Aufgabe 1:
Nenne bitte alle Amtsbezeichnungen von Politikern, die im folgenden Text zum EU-Gipfel vorkommen.

Lesetext:
Am EU-Gipfel der EU-Staats- und Regierungschefs hievt sich ein Thema auf die Agenda, das in diesem Kreis eigentlich nichts verloren hat. Es geht um das Verbot, ab 2035 neue Benzin-Autos in der EU zu verkaufen. Das stellt Deutschland plötzlich infrage, obwohl das schon längst beschlossen war.

Die Regierung Deutschlands exportiert ein innenpolitisches Problem nach Brüssel. Darum reagieren die anderen EU-Staaten zunehmend genervt. Der niederländische Ministerpräsident Mark Rutte versucht es diplomatisch: Der EU-Klima-Kommissar, ein Niederländer, werde mit den deutschen Freunden schon eine Lösung finden – in Kürze. Luxemburgs Premierminister Xavier Bettel versucht es undiplomatisch. Der Rat der EU habe wichtigere Themen zu besprechen.

Eine Reihe von Einträgen
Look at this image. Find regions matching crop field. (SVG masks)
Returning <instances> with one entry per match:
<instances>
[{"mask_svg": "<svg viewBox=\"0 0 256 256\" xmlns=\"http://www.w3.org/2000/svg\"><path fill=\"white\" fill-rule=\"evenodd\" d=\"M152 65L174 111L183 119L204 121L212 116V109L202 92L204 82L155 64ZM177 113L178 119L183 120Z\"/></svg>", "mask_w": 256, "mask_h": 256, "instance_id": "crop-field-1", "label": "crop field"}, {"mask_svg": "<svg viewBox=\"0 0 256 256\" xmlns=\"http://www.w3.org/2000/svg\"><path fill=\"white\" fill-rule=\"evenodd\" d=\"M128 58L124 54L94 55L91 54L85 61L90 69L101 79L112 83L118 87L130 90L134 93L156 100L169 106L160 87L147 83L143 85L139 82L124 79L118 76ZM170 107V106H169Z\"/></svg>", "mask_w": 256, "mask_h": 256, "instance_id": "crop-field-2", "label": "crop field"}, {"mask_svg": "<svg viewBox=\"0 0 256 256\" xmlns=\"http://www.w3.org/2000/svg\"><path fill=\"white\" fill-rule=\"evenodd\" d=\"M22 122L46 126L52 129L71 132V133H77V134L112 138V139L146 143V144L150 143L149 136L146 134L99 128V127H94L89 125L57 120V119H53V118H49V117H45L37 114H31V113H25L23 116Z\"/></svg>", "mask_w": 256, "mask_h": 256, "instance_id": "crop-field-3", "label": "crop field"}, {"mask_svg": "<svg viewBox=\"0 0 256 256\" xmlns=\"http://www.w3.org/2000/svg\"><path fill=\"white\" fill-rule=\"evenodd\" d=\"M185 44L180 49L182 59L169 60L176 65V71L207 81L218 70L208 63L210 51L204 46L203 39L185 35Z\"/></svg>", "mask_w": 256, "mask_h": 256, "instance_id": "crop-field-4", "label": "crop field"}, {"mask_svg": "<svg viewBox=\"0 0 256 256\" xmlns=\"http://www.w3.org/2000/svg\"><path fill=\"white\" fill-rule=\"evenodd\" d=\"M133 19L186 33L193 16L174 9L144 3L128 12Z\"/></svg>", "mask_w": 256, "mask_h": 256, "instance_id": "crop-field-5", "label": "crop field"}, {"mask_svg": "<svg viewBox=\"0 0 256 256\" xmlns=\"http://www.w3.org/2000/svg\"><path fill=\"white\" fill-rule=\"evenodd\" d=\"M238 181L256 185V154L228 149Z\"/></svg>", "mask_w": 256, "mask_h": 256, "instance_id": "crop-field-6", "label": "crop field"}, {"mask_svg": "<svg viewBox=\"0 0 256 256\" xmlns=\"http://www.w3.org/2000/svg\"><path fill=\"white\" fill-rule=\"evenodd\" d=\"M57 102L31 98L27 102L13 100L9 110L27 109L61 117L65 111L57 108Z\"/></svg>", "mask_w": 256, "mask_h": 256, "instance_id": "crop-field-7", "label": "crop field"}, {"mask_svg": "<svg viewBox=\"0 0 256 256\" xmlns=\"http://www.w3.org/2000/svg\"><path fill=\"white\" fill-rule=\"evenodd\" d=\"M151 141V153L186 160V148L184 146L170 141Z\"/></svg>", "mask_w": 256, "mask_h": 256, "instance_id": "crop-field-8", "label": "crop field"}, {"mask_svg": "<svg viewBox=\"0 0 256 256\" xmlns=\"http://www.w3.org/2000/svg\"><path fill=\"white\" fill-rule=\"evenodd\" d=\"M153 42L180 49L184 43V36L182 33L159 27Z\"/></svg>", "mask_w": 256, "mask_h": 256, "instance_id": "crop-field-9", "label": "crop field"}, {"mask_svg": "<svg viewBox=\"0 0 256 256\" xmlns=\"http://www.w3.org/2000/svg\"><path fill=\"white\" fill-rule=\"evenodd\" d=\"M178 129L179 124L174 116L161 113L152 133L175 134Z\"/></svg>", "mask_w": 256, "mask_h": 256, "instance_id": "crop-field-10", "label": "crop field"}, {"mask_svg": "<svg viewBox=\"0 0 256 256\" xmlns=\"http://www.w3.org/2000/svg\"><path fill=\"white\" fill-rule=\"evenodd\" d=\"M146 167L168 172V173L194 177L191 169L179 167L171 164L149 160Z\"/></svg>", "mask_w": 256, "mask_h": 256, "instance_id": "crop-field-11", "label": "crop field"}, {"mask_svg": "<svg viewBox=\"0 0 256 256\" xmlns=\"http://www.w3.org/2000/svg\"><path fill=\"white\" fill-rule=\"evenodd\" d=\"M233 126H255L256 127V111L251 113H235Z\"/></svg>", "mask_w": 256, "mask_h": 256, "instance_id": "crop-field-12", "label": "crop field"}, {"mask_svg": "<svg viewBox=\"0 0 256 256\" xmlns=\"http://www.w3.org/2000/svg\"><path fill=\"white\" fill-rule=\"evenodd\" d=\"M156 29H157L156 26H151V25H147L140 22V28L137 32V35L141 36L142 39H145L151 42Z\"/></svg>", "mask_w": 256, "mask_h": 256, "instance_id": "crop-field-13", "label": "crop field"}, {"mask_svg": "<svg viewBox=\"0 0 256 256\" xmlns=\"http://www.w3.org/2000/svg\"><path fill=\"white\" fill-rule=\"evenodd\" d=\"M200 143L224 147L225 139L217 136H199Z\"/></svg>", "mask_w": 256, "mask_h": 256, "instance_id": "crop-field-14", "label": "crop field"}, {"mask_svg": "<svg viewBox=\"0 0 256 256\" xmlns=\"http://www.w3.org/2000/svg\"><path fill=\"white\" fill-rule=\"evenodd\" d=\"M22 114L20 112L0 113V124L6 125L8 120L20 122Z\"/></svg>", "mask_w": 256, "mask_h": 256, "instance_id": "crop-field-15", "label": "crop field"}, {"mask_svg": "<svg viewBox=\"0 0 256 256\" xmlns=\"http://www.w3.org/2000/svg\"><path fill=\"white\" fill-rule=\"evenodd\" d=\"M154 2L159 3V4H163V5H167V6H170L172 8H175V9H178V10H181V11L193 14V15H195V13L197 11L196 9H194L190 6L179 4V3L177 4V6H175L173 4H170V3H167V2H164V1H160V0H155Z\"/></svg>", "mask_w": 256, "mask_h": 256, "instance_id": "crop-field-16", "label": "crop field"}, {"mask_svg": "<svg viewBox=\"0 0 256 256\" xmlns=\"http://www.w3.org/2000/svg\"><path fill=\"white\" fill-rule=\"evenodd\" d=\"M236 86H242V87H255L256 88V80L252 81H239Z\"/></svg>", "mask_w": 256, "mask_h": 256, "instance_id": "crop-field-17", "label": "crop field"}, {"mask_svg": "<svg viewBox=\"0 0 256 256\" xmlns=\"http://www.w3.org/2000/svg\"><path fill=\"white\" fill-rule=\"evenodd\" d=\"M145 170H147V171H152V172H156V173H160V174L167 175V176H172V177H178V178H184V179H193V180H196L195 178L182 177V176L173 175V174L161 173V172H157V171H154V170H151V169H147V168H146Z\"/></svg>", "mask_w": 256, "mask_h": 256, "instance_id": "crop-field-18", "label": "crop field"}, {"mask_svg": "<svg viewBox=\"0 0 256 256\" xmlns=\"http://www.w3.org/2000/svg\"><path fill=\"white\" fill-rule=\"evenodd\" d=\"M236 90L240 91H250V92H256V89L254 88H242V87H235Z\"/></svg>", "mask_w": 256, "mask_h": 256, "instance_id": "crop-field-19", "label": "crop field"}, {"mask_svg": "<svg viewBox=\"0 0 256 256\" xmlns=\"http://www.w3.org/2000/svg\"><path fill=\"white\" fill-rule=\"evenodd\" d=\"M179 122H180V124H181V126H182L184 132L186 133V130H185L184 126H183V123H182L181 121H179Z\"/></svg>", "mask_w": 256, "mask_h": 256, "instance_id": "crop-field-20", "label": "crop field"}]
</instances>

Aufgabe 2:
Führe jede Zeile der Einträge oben auf, in der die Zeichenfolge "instances" steht. Groß- und Kleinschreibung ist dabei zu beachten.

Erwartete Ausgabe 1:
- Staats- und Regierungschefs
- Ministerpräsident
- Klima-Kommissar
- Premierminister

Erwartete Ausgabe 2:
Returning <instances> with one entry per match:
<instances>
</instances>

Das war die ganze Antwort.